Adaptation

dir. Kaufman

Opens Fri Jan 10

Various Theaters

Charlie Kaufman makes movies that are hard to review.

In 1999, he wrote Being John Malkovich. Directed by a trust fund baby who actually has talent, Spike Jonze, Malkovich was widely considered one of the best (or at the very least, most original) movies of the year. Adaptation is the pair's latest exercise in creative ingenuity. After writing Malkovich, Kaufman was hired to adapt the nonfiction saga The Orchid Thief by Susan Orlean. However, instead of adapting the book, Kaufman wrote a screenplay chronicling the difficulty he had in basing a movie around a story that lacks any sign of Hollywood bling. So the main character in the movie is actually Charlie Kaufman (and a fictional twin brother), which means that Adaptation is probably the most famous bit of postmodern meta-fiction yet written.
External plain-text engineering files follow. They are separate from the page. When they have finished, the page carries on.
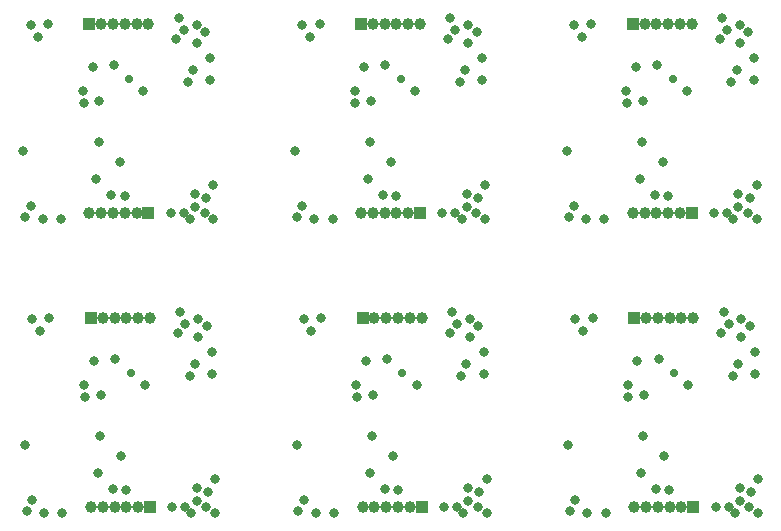
<source format=gbs>
G04*
G04 #@! TF.GenerationSoftware,Altium Limited,Altium Designer,20.0.13 (296)*
G04*
G04 Layer_Color=16711935*
%FSLAX25Y25*%
%MOIN*%
G70*
G01*
G75*
%ADD35R,0.03950X0.03950*%
%ADD36C,0.03950*%
%ADD37C,0.02769*%
%ADD38C,0.03162*%
%ADD39C,0.03241*%
G54D35*
X206693Y68898D02*
D03*
X226378Y5906D02*
D03*
X116142Y68898D02*
D03*
X135827Y5906D02*
D03*
X25591Y68898D02*
D03*
X45276Y5906D02*
D03*
X206193Y166898D02*
D03*
X225878Y103905D02*
D03*
X115642Y166898D02*
D03*
X135327Y103905D02*
D03*
X25091Y166898D02*
D03*
X44776Y103905D02*
D03*
G54D36*
X210630Y68898D02*
D03*
X214567D02*
D03*
X218504D02*
D03*
X222441D02*
D03*
X226378D02*
D03*
X222441Y5906D02*
D03*
X218504D02*
D03*
X214567D02*
D03*
X210630D02*
D03*
X206693D02*
D03*
X120079Y68898D02*
D03*
X124016D02*
D03*
X127953D02*
D03*
X131890D02*
D03*
X135827D02*
D03*
X131890Y5906D02*
D03*
X127953D02*
D03*
X124016D02*
D03*
X120079D02*
D03*
X116142D02*
D03*
X29528Y68898D02*
D03*
X33465D02*
D03*
X37402D02*
D03*
X41339D02*
D03*
X45276D02*
D03*
X41339Y5906D02*
D03*
X37402D02*
D03*
X33465D02*
D03*
X29528D02*
D03*
X25591D02*
D03*
X210130Y166898D02*
D03*
X214067D02*
D03*
X218004D02*
D03*
X221941D02*
D03*
X225878D02*
D03*
X221941Y103905D02*
D03*
X218004D02*
D03*
X214067D02*
D03*
X210130D02*
D03*
X206193D02*
D03*
X119579Y166898D02*
D03*
X123516D02*
D03*
X127453D02*
D03*
X131390D02*
D03*
X135327D02*
D03*
X131390Y103905D02*
D03*
X127453D02*
D03*
X123516D02*
D03*
X119579D02*
D03*
X115642D02*
D03*
X29028Y166898D02*
D03*
X32965D02*
D03*
X36902D02*
D03*
X40839D02*
D03*
X44776D02*
D03*
X40839Y103905D02*
D03*
X36902D02*
D03*
X32965D02*
D03*
X29028D02*
D03*
X25091D02*
D03*
G54D37*
X219981Y50394D02*
D03*
X129430D02*
D03*
X38879D02*
D03*
X219481Y148394D02*
D03*
X128930D02*
D03*
X38379D02*
D03*
G54D38*
X207777Y54432D02*
D03*
X218406Y11417D02*
D03*
X214835Y55230D02*
D03*
X216785Y22830D02*
D03*
X117226Y54432D02*
D03*
X127854Y11417D02*
D03*
X124284Y55230D02*
D03*
X126234Y22830D02*
D03*
X26674Y54432D02*
D03*
X37303Y11417D02*
D03*
X33733Y55230D02*
D03*
X35683Y22830D02*
D03*
X207277Y152432D02*
D03*
X217905Y109417D02*
D03*
X214335Y153231D02*
D03*
X216285Y120830D02*
D03*
X116726Y152432D02*
D03*
X127354Y109417D02*
D03*
X123784Y153231D02*
D03*
X125734Y120830D02*
D03*
X26174Y152432D02*
D03*
X36803Y109417D02*
D03*
X33233Y153231D02*
D03*
X35183Y120830D02*
D03*
G54D39*
X189665Y64567D02*
D03*
X210032Y43161D02*
D03*
X238170Y5906D02*
D03*
X245082D02*
D03*
X240207Y3596D02*
D03*
X197216Y3596D02*
D03*
X236482Y70866D02*
D03*
X245244Y65945D02*
D03*
X247047Y57563D02*
D03*
X235696Y63860D02*
D03*
X209745Y29491D02*
D03*
X224706Y46392D02*
D03*
X209030Y16981D02*
D03*
X214032Y11727D02*
D03*
X185340Y4580D02*
D03*
X191126Y3596D02*
D03*
X242421Y62453D02*
D03*
Y68398D02*
D03*
X192854Y68898D02*
D03*
X187126Y68398D02*
D03*
X204527Y46268D02*
D03*
X204788Y42455D02*
D03*
X184724Y26432D02*
D03*
X241313Y53356D02*
D03*
X247047Y50045D02*
D03*
X239567Y49588D02*
D03*
X245647Y10907D02*
D03*
X233823Y5906D02*
D03*
X238170Y66732D02*
D03*
X241929Y12165D02*
D03*
X248031Y15134D02*
D03*
X241929Y7609D02*
D03*
X248031Y3596D02*
D03*
X187126Y8071D02*
D03*
X99114Y64567D02*
D03*
X119481Y43161D02*
D03*
X147619Y5906D02*
D03*
X154531D02*
D03*
X149655Y3596D02*
D03*
X106665Y3596D02*
D03*
X145931Y70866D02*
D03*
X154693Y65945D02*
D03*
X156496Y57563D02*
D03*
X145145Y63860D02*
D03*
X119193Y29491D02*
D03*
X134155Y46392D02*
D03*
X118479Y16981D02*
D03*
X123480Y11727D02*
D03*
X94788Y4580D02*
D03*
X100575Y3596D02*
D03*
X151870Y62453D02*
D03*
Y68398D02*
D03*
X102303Y68898D02*
D03*
X96575Y68398D02*
D03*
X113976Y46268D02*
D03*
X114236Y42455D02*
D03*
X94173Y26432D02*
D03*
X150762Y53356D02*
D03*
X156496Y50045D02*
D03*
X149016Y49588D02*
D03*
X155096Y10907D02*
D03*
X143272Y5906D02*
D03*
X147619Y66732D02*
D03*
X151378Y12165D02*
D03*
X157480Y15134D02*
D03*
X151378Y7609D02*
D03*
X157480Y3596D02*
D03*
X96575Y8071D02*
D03*
X8563Y64567D02*
D03*
X28930Y43161D02*
D03*
X57068Y5906D02*
D03*
X63980D02*
D03*
X59104Y3596D02*
D03*
X16113Y3596D02*
D03*
X55380Y70866D02*
D03*
X64142Y65945D02*
D03*
X65945Y57563D02*
D03*
X54594Y63860D02*
D03*
X28642Y29491D02*
D03*
X43604Y46392D02*
D03*
X27927Y16981D02*
D03*
X32929Y11727D02*
D03*
X4237Y4580D02*
D03*
X10024Y3596D02*
D03*
X61319Y62453D02*
D03*
Y68398D02*
D03*
X11752Y68898D02*
D03*
X6024Y68398D02*
D03*
X23425Y46268D02*
D03*
X23685Y42455D02*
D03*
X3622Y26432D02*
D03*
X60211Y53356D02*
D03*
X65945Y50045D02*
D03*
X58465Y49588D02*
D03*
X64545Y10907D02*
D03*
X52721Y5906D02*
D03*
X57068Y66732D02*
D03*
X60827Y12165D02*
D03*
X66929Y15134D02*
D03*
X60827Y7609D02*
D03*
X66929Y3596D02*
D03*
X6024Y8071D02*
D03*
X189165Y162567D02*
D03*
X209532Y141161D02*
D03*
X237670Y103905D02*
D03*
X244582D02*
D03*
X239707Y101596D02*
D03*
X196716Y101596D02*
D03*
X235982Y168866D02*
D03*
X244744Y163945D02*
D03*
X246547Y155563D02*
D03*
X235196Y161860D02*
D03*
X209245Y127491D02*
D03*
X224206Y144392D02*
D03*
X208530Y114981D02*
D03*
X213532Y109727D02*
D03*
X184840Y102580D02*
D03*
X190626Y101596D02*
D03*
X241921Y160453D02*
D03*
Y166398D02*
D03*
X192354Y166898D02*
D03*
X186626Y166398D02*
D03*
X204028Y144268D02*
D03*
X204288Y140455D02*
D03*
X184224Y124432D02*
D03*
X240813Y151356D02*
D03*
X246547Y148045D02*
D03*
X239067Y147588D02*
D03*
X245147Y108907D02*
D03*
X233323Y103905D02*
D03*
X237670Y164732D02*
D03*
X241429Y110165D02*
D03*
X247532Y113134D02*
D03*
X241429Y105608D02*
D03*
X247532Y101596D02*
D03*
X186626Y106071D02*
D03*
X98614Y162567D02*
D03*
X118981Y141161D02*
D03*
X147119Y103905D02*
D03*
X154031D02*
D03*
X149155Y101596D02*
D03*
X106165Y101596D02*
D03*
X145431Y168866D02*
D03*
X154193Y163945D02*
D03*
X155996Y155563D02*
D03*
X144645Y161860D02*
D03*
X118693Y127491D02*
D03*
X133655Y144392D02*
D03*
X117979Y114981D02*
D03*
X122980Y109727D02*
D03*
X94288Y102580D02*
D03*
X100075Y101596D02*
D03*
X151370Y160453D02*
D03*
Y166398D02*
D03*
X101803Y166898D02*
D03*
X96075Y166398D02*
D03*
X113476Y144268D02*
D03*
X113736Y140455D02*
D03*
X93673Y124432D02*
D03*
X150262Y151356D02*
D03*
X155996Y148045D02*
D03*
X148516Y147588D02*
D03*
X154596Y108907D02*
D03*
X142772Y103905D02*
D03*
X147119Y164732D02*
D03*
X150878Y110165D02*
D03*
X156980Y113134D02*
D03*
X150878Y105608D02*
D03*
X156980Y101596D02*
D03*
X96075Y106071D02*
D03*
X8063Y162567D02*
D03*
X28430Y141161D02*
D03*
X56568Y103905D02*
D03*
X63480D02*
D03*
X58604Y101596D02*
D03*
X15613Y101596D02*
D03*
X54880Y168866D02*
D03*
X63642Y163945D02*
D03*
X65445Y155563D02*
D03*
X54094Y161860D02*
D03*
X28142Y127491D02*
D03*
X43104Y144392D02*
D03*
X27427Y114981D02*
D03*
X32429Y109727D02*
D03*
X3737Y102580D02*
D03*
X9524Y101596D02*
D03*
X60819Y160453D02*
D03*
Y166398D02*
D03*
X11252Y166898D02*
D03*
X5524Y166398D02*
D03*
X22925Y144268D02*
D03*
X23185Y140455D02*
D03*
X3122Y124432D02*
D03*
X59711Y151356D02*
D03*
X65445Y148045D02*
D03*
X57965Y147588D02*
D03*
X64045Y108907D02*
D03*
X52221Y103905D02*
D03*
X56568Y164732D02*
D03*
X60327Y110165D02*
D03*
X66429Y113134D02*
D03*
X60327Y105608D02*
D03*
X66429Y101596D02*
D03*
X5524Y106071D02*
D03*
M02*

</source>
In Adaptation, a screenwriter named Charlie Kaufman (a pasty and chubby Nicolas Cage) is hired to write... oh wait, you already know this. Kaufman's twin, Donald (a slightly less pasty Nick Cage), is also a screenwriter, though his particular talent seems to be cramming every Hollywood cliché into his scripts--including car chases, ridiculous plot twists, extraneous boobs, and pointless love affairs--and selling out on accident. Donald is so Hollywood he even has a hot young girlfriend (Maggie Gyllenhaal). In contrast, Charlie jerks off a lot.

Much has been said about the novelty of the plot of Adaptation, and the fact that Kaufman (the real one) and Jonze move so easily between real fiction and fake fiction. However it's just that: novelty. Kaufman is indisputably inventive and hipster Jonze has grown a bit since his Weezer video days, but the concept of watching a film about itself being written has one unavoidable question: how do you end it?

Ultimately, Adaptation is epiphanal, ironic, and makes a point. But it's emotionally weak. Remove its glossy, hip varnish (just like Malkovich), and you find a brilliant concept that lacks an emotional core, and therefore any depth. I don't need a movie to make me feel warm and fuzzy, but I want to know that I didn't just watch the cinematic version of some guy pulling a rabbit out of a hat.

So yeah, the ending sucks. But the highlights of the film still make it worth seeing. Cage redeems himself after years of Hollywood froth and is so humorously unattractive that you forgive him immediately, even for Con Air. Streep, as Susan Orlean, displays comic ability that was only hinted at in Sophie's Choice and Out of Africa, and orchid thief Chris Cooper, best known for kissing Kevin Spacey in American Beauty (though his performance in Lone Star is pee-your-pants amazing), plays the sexiest toothless redneck ever.